Kompromiss zwischen Serbien und Kosovo: Chance auf EU-Annäherung gewahrt

Dem Grenzkompromiss zwischen Serbien und dem Kosovo steht wohl nichts mehr im Weg. Auf Druck Belgrads stimmen auch die Kosovo-Serben zu.

Hat wohl Tacheles geredet: Serbenchef Boris Tadic. Bild: reuters

BELGRAD dpa | Serbien hat seine Landsleute im Kosovo doch noch überzeugt. Diese wollen nun dem Kompromiss zwischen Belgrad und Pristina zustimmen und den Weg ebnen für ein vorläufiges Ende des Grenzkonflikts um Handelsblockaden und Zollfragen. Damit sind sie wieder auf Linie der serbischen Regierung.

Die war allerdings im Urlaub. Der verfassungsrechtlich gar nicht zuständige Präsident Boris Tadic zeigte einmal mehr, wer der alles bestimmende Politiker in diesem Balkanstaat ist. Der Staatschef befürchtete offensichtlich, dass die EU-Annäherung als sein außenpolitisches Schlüsselziel ernsthaft in Gefahr geraten könnte, und musste handeln.

Dass Tadic mit den Führern der Kosovo-Serben hinter verschlossenen Türen Tacheles geredet hat, ist unschwer zu erraten. Er dürfte mit der Einstellung der jährlichen Finanzhilfen von weit über 200 Millionen Euro gedroht haben. Ohne diese Zuwendungen stünde die serbische Minderheit im Nordkosovo vor dem Ruin. Bei derartigem Druck kann man schon mal eine politische Kehrtwende hinlegen.

Die Führer der Kosovo-Serben waren nach der Kopfwäsche bei Tadic gar nicht mehr wiederzuerkennen. "Es ist unsere Verpflichtung, die Barrikaden abzubauen", versicherte auf einmal der Bürgermeister von Mitrovica, Krstimir Pantic. "Wir werden unsere Verpflichtungen aus dem Abkommen erfüllen", beteuerte der lokale Serbenführer Radenko Nedeljkovic eilfertig. Das serbische Staatsfernsehen frohlockte auf seiner Internetseite: "Morgen wird Kosovo deblockiert!".

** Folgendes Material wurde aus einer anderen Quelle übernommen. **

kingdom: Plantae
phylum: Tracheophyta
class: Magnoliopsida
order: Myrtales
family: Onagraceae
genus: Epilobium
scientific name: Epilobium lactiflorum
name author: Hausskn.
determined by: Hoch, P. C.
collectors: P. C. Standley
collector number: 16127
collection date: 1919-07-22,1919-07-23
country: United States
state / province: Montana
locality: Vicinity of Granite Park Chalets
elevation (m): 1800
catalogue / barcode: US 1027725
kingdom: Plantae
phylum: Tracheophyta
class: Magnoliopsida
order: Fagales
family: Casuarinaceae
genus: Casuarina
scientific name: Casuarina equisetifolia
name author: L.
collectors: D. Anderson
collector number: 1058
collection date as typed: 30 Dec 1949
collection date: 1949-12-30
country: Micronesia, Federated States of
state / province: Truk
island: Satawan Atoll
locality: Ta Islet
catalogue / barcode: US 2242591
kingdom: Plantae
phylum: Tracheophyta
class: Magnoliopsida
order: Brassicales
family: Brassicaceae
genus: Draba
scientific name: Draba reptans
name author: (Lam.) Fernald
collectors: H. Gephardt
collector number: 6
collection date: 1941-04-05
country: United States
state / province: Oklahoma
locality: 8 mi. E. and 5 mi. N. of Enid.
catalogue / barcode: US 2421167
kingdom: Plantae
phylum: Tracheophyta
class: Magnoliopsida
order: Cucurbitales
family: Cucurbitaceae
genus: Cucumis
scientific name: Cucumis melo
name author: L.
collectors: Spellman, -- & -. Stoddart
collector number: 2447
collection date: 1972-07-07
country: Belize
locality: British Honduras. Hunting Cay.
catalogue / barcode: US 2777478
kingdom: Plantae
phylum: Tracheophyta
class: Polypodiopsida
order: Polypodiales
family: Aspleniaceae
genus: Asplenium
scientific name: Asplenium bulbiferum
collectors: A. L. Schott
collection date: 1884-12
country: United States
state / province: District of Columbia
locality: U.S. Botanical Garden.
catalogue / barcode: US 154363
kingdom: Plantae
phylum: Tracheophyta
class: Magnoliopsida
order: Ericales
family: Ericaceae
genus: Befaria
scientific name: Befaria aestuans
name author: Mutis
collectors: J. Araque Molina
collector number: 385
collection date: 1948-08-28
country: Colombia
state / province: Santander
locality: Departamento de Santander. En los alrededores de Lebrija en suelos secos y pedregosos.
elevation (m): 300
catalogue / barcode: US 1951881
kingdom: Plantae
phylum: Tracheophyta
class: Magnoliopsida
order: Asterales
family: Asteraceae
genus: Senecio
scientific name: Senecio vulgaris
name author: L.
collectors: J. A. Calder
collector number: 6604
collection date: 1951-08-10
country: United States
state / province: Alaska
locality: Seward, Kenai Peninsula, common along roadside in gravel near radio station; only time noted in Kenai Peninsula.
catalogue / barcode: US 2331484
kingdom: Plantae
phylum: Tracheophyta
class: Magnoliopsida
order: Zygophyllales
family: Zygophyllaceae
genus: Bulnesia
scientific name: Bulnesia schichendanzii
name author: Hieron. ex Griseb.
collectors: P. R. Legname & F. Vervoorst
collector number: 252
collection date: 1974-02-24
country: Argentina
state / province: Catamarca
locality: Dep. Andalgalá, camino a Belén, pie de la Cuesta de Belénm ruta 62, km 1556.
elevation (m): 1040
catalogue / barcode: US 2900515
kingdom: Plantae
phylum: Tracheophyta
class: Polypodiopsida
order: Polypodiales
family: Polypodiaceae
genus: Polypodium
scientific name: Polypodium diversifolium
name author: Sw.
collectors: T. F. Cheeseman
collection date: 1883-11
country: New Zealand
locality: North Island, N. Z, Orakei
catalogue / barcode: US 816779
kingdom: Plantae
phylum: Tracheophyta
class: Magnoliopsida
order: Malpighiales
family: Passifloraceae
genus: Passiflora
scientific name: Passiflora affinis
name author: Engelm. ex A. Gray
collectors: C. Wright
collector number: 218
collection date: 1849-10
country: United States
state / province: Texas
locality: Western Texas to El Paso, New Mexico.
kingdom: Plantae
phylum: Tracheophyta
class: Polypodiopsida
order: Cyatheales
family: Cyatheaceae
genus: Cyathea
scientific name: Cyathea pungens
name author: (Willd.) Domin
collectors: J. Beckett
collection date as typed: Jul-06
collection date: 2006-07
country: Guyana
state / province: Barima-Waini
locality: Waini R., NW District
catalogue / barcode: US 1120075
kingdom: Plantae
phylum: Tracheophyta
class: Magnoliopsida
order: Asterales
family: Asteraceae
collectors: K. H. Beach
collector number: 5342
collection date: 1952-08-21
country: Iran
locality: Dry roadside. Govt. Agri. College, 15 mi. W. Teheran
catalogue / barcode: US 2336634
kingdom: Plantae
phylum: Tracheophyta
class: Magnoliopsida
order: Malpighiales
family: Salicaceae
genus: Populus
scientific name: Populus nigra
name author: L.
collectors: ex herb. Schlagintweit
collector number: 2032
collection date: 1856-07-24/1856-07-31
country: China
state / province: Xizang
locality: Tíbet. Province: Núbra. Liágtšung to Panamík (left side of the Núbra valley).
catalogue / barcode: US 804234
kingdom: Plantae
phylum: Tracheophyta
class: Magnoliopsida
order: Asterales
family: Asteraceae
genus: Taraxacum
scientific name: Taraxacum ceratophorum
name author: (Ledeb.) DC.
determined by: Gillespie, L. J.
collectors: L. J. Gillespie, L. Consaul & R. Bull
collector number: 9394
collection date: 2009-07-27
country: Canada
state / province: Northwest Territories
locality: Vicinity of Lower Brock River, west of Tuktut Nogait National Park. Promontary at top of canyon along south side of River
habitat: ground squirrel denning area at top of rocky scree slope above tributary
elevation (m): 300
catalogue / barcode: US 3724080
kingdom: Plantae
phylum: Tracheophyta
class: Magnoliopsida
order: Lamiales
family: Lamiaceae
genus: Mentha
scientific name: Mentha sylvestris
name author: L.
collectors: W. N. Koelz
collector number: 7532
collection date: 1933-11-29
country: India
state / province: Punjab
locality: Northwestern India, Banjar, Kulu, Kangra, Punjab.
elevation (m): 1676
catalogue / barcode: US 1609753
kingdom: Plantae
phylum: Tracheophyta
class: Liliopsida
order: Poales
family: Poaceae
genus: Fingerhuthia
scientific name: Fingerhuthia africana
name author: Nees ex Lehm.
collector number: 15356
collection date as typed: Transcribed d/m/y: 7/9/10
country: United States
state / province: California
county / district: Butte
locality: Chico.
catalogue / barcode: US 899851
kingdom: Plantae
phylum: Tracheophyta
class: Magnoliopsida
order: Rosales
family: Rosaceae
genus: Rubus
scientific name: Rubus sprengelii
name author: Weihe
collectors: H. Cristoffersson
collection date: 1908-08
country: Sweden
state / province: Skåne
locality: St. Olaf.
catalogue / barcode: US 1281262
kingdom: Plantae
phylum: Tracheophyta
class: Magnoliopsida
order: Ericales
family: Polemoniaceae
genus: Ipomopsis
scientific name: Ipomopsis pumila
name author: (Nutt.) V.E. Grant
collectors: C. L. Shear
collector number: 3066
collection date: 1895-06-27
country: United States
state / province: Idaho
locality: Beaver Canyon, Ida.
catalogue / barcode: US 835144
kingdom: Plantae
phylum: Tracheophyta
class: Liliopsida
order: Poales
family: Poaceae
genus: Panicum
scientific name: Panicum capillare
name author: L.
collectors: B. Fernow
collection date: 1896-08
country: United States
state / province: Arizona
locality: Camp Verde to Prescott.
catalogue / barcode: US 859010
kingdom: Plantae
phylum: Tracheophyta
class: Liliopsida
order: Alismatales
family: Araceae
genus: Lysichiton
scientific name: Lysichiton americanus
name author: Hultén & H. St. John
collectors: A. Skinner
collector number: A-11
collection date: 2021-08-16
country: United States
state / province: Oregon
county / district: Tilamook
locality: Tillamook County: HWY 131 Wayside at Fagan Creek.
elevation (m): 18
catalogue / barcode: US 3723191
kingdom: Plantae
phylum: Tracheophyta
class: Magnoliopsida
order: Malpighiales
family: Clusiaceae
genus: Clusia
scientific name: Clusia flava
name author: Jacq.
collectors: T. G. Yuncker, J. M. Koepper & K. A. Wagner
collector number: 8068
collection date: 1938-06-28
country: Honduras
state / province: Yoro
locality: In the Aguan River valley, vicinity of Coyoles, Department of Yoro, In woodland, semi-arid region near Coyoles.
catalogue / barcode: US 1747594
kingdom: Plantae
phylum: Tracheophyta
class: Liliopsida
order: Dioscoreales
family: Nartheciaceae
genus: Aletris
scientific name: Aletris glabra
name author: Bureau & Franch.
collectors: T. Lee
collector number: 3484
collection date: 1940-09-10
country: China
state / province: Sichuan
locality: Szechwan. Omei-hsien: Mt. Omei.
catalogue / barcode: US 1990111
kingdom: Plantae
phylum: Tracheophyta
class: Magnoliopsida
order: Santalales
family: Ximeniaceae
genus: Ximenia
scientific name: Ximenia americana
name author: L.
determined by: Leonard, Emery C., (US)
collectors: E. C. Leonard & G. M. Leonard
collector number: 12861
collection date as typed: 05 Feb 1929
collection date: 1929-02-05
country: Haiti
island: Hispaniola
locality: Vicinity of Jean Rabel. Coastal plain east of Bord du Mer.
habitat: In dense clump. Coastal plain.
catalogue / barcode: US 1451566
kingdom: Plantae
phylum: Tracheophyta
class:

Als Zeichen des guten Willens öffneten die Kosovo-Serben bereits teilweise ihre Barrikaden bei den Gemeinden Zupce und Lepopsavic, so dass eine Fahrspur genutzt werden konnte. Auch bewachten am Montag bereits deutlich weniger Demonstranten diese Straßensperren. Einzig in Rudare, wo die größten Hindernisse aufgetürmt sind - einschließlich eines sieben Meter hohen Metallkreuzes mitten auf der Fahrbahn - blieben die Hindernisse intakt. Auch sicherten hier wie in den letzten Tagen wieder die meisten Menschen die Sperren.

Im Herbst offizieller Kandidat

"Sie wollten sich nicht auf einen Konflikt mit ihrem Staat einlassen", erklärte der Staatssekretär im serbischen Kosovo-Ministerium, Oliver Ivanovic, den plötzlichen Sinneswandel seiner Landsleute. Der mächtige Staatschef Tadic hatte augenscheinlich wieder die politische Hackordnung hergestellt: Denn die Kosovo-Serben können überhaupt nur mit Hilfe Belgrads existieren. Da dürfen die Hilfeempfänger dem Geber nicht vorschreiben, was der zu tun hat.

Tadic dürfte vor allem den Warnschuss aus London und Berlin verstanden haben. Kosovo und Serbien "vergeben eine historische Chance", wenn sie sich weiter streiten, hatte die Botschaft geheißen. Und für Serbien wurde das konkretisiert mit dem Hinweis, dass die EU im Herbst über mögliche neue Beitrittskandidaten entscheidet. Großbritannien und Deutschland stehen bei serbischen Medien im Verdacht, einer schnellen Annäherung Belgrads an Brüssel besonders kritisch gegenüberzustehen.

Nach dem Machtwort von Tadic hofft das Land jetzt, im Herbst offiziell EU-Beitrittskandidat zu werden und auch einen Termin für die Beitrittsverhandlungen zu erhalten. Als Vorleistungen auf diesem Weg gelten die Auslieferung auch der letzten mutmaßlichen Kriegsverbrecher und jetzt die Durchsetzung des Kosovo-Kompromisses. Vor diesem Hintergrund könnten die EU-Länder über einige noch nicht erfüllte Bedingungen hinwegsehen. Dazu gehören die Rückgabe des von den Kommunisten 1945 nationalisierten Privateigentums und ein Eigentumsgesetz sowie die Liberalisierung und Demokratisierung des Mediensektors.